F1 and F2 are the two focal points of the ellipse x2 / 25 + Y2 / 16 = 1. If | ab | = 5, then | AF1 | + | BF1=|

(25 + 12 / 25 + Y22 / 16 = 1A = 5,2a = 5,2a = 10 [[[AF1 || [af2 || [BF1 || [BF1 | [BF1 [[[BF1 | [[[BF1 [[[BF1 [[[BF1 [[BF1 [[[BF1]]]] [[BF1 [[BF1 [[BF1 [[[BF1 [[[[BF1 [[[[[[[BF1]]]] [[[[BF1 [BF1 [BF1]]] [[[[[BF1 [[[BF1]]]]]]]]]] [[[[[[[| = 2A + 2A = 10 + 10 = 20, so | AF1 | + | BF1 | = 20-5 = 15

It is known that F1 and F2 are the left and right focal points of the ellipse C: x2a2 + y2b2 = 1 (a > b > 0) respectively.

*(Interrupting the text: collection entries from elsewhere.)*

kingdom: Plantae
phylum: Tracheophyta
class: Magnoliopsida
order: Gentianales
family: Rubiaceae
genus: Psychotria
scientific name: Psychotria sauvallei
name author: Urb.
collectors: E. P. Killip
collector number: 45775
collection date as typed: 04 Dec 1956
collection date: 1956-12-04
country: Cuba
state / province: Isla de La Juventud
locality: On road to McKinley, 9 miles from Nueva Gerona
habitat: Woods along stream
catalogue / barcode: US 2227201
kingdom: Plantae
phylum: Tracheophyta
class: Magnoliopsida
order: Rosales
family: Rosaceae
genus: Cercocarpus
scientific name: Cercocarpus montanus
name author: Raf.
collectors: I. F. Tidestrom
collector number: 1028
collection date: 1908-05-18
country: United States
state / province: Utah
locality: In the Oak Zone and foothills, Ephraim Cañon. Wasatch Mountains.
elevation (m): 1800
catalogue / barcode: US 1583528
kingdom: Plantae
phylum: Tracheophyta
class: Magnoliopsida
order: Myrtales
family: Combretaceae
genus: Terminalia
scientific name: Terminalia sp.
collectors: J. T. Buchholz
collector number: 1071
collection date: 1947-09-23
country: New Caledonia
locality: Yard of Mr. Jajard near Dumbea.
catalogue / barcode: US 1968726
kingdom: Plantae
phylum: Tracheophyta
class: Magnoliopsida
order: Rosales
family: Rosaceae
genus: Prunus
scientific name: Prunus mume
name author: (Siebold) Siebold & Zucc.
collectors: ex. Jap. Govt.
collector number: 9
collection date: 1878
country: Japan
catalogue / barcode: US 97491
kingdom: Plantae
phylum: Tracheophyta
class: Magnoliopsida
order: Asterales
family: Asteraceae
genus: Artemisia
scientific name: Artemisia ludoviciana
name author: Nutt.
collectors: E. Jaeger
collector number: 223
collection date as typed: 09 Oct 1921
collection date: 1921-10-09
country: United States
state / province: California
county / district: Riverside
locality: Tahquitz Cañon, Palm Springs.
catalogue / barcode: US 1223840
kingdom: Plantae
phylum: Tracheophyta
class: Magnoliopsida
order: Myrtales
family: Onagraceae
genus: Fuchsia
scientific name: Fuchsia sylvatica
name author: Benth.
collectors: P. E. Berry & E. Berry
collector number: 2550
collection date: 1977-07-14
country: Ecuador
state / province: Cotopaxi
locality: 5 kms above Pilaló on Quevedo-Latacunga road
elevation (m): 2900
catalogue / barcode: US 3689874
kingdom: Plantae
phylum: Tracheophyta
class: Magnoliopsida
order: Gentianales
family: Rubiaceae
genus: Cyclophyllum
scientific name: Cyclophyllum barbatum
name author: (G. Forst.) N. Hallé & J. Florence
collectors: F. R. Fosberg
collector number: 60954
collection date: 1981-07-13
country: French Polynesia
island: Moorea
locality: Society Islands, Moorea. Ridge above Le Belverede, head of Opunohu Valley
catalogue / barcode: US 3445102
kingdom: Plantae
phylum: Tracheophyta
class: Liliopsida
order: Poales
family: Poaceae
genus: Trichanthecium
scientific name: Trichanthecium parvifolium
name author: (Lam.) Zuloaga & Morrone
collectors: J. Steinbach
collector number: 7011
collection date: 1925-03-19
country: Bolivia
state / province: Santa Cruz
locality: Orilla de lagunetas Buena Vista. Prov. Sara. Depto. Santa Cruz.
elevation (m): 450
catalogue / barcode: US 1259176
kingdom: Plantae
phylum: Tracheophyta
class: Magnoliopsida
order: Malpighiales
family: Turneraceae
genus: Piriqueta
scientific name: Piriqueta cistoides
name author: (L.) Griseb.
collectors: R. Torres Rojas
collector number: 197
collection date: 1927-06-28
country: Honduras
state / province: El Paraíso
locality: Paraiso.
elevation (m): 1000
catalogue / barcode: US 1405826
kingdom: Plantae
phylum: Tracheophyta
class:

The straight line passing through F1 and perpendicular to X axis intersects ellipse C at two points a and B. If △ abf2 is a right triangle, then eccentricity e of ellipse C is ()
A. 2-1B. 3-1C. 22D. 33

In the ellipse C: x2a2 + y2b2 = 1 (a > b > 0), △ abf2 is a right triangle. According to the symmetry of the ellipse, we get | AF1 | = | F1F2 |, that is, B2A = 2C; | A2 − C2A = 2c, that is, 1e-e-2 = 0; we get e = 2-1, or E = - 2-1 (rounding); we get the heart rate of ellipse C E = 2-1

If F2, which passes through the right focus of the ellipse X225 + y216 = 1, makes a straight line perpendicular to the X axis and intersects with the ellipse at two points a and B, and F1 is the left focus of the ellipse, then the perimeter of △ af1b is ()
A. 10B. 20C. 30D. 40

∵ F1, F2 are the two focal points of the ellipse X225 + y216 = 1, | AF1 | + | af2 | = 10, | BF1 | + | BF2 | = 10, | △ af1b's perimeter is | ab | + | af2 | + | BF2 | = | AF1 | + | af2 | + | BF1 | + | BF2 | = 10 + 10 = 20

Through the left focus F1 of the ellipse x ^ 2 / 16 + y ^ 2 / 9 = 1, make the intersection ellipse perpendicular to the major axis at two points a and B, and F2 is the right focus, then | af2 | =?
Expressed as a false fraction

c=√(a^2-b^2)=√(16-9)=√7
Left focus F1 (- √ 7,0)
Substituting x = - √ 7 into x ^ 2 / 16 + y ^ 2 / 9 = 1,7 / 16 + y ^ 2 / 9 = 1, y = ± 9 / 4, i.e. a and B coordinates (- √ 7, ± 9 / 4)
|AF2| = √[(xF2-XA)^2+(yF2-yA)^2] = √[(√7+√7)^2+(0±9/4)^2] = √(529/16) = 23/4

As shown in the figure, the elliptic equation is x216 + y2b2 = 1 (4 & gt; B & gt; P is the moving point on the ellipse, F1 and F2 are the two focal points of the ellipse. When p is not on the x-axis, f1m is the vertical line of the bisector of the outer angle of ∠ f1pf2 through F1, and the perpendicular foot is m. when p is on the x-axis, M is defined to coincide with P (1) (2) given o (0,0), e (2,1), try to explore whether there is such a point Q: q is the integral point of the interior of the trajectory t (the point whose abscissa and ordinate are integers in the plane is called integral point), and the area of △ OEQ is s △ OEQ = 2? If it exists, find out the coordinate of point Q. if it does not exist, explain the reason

(1) When the point P is not on the x-axis, the extension line of extension f1m and F2P intersects at the point n, connecting OM, ∵ {NPM =} mpf1, ∵ {NMP =} PMF1 ≌ PNM ≌ pf1m ≌ m is the midpoint of the line NF1, | PN | = | Pf1 | (2 points) | om | = 12 | f2n | = 12 (| F2P | + | PN |) = 12 (| F2P | + | Pf1 |) | point P is in the

As shown in the figure, it is known that the eccentricity e of ellipse C: x ^ 2 / A ^ 2 + y ^ 2 / b ^ 2 = 1 (a > b > 0) is 1 / 2, the left and right focal points are F1 (- 1,0) and F2 (1,0), and the upper fixed point is a
Point Q (- 4,0) is a point outside the ellipse
(1) The equation of the line QA of the spherical ellipse C
The top vertex is a

Ellipse C: x ^ 2 / A ^ 2 + y ^ 2 / b ^ 2 = 1 (a > b > 0)
The left and right focus were F1 (- 1,0), F2 (1,0)
C = 1, e = C / a = 1 / 2, a = 2
∴b²=a²-c²=4-1=3
｛ ellipse C: X & ｛ 178 / 4 + Y & ｛ 178 / 3 = 1
Q (- 4,0), fixed point a, who is it?